Nie odwracajmy wzroku. I nie tylko wtedy, gdy widać krew.
Przemoc domowa: gdzie szukać pomocy?
Jeśli doświadczasz przemocy lub znasz kogoś, kto jej doświadcza – nie jesteście same. Pomoc jest dostępna, także anonimowo.

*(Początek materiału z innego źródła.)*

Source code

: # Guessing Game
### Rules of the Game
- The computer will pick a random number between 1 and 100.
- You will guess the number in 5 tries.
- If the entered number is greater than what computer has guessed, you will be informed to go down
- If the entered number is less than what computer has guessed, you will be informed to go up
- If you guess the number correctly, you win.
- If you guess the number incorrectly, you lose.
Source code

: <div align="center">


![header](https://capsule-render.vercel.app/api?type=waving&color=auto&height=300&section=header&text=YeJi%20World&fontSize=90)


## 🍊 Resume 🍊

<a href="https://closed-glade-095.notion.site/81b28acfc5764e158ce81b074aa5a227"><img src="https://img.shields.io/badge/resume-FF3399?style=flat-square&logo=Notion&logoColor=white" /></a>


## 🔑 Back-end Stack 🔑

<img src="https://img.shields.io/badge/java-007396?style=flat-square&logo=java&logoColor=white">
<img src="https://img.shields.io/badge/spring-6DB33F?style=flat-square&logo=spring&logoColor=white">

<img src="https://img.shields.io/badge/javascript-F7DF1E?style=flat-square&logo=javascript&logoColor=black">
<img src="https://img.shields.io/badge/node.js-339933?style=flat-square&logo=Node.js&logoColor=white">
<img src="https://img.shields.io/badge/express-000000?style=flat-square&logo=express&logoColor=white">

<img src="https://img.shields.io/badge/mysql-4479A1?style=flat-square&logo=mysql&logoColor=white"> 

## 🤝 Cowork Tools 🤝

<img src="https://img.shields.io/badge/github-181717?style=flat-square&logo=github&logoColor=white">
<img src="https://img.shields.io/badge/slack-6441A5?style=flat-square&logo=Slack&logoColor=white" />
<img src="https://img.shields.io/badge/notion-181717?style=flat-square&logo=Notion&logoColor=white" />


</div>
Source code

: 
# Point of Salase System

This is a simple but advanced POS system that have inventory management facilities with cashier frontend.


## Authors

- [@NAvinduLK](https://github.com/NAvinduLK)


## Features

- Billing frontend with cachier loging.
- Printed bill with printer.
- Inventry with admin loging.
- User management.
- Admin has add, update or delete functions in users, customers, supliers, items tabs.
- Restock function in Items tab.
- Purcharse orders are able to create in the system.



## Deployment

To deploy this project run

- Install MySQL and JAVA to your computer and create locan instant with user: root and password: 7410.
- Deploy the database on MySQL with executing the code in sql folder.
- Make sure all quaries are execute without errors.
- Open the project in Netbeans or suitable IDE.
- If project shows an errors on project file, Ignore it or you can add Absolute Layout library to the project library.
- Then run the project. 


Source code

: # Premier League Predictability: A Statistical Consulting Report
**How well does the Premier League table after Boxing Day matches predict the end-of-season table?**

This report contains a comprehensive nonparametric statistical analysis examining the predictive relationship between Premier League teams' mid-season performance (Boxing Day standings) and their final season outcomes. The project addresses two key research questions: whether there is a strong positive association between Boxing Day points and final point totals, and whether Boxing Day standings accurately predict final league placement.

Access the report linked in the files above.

Niebieska Linia – Ogólnopolskie Pogotowie dla Ofiar Przemocy w Rodzinie. Infolinia czynna siedem dni w tygodniu przez całą dobę: 22 668-70-00 i 116 123 (Kryzysowy Telefon Zaufania). Wsparcie online można uzyskać poprzez formularz kontaktowy i czat,
Telefon przeciwprzemocowy dla kobiet Feminoteki. Infolinia działa pod nr 888 88 33 88 w godz. 11:00-19:00 w dni powszednie. Pomoc w języku angielskim w czwartki 15:00-19:00 oraz piątki 11.00 – 19.00. Można też napisać e-mail na adres [email protected]. Infolinia w języku ukraińskim i rosyjskim jest czynna pod numerem 888 88 79 88 w poniedziałki i środy w godz. 14:00-19:00 (email: [email protected]),
Specjalistyczne Ośrodki Wsparcia dla Osób Doznających Przemocy Domowej,
Ośrodki Interwencji Kryzysowej (OIK),
W sytuacji bezpośredniego niebezpieczeństwa dzwoń na 112.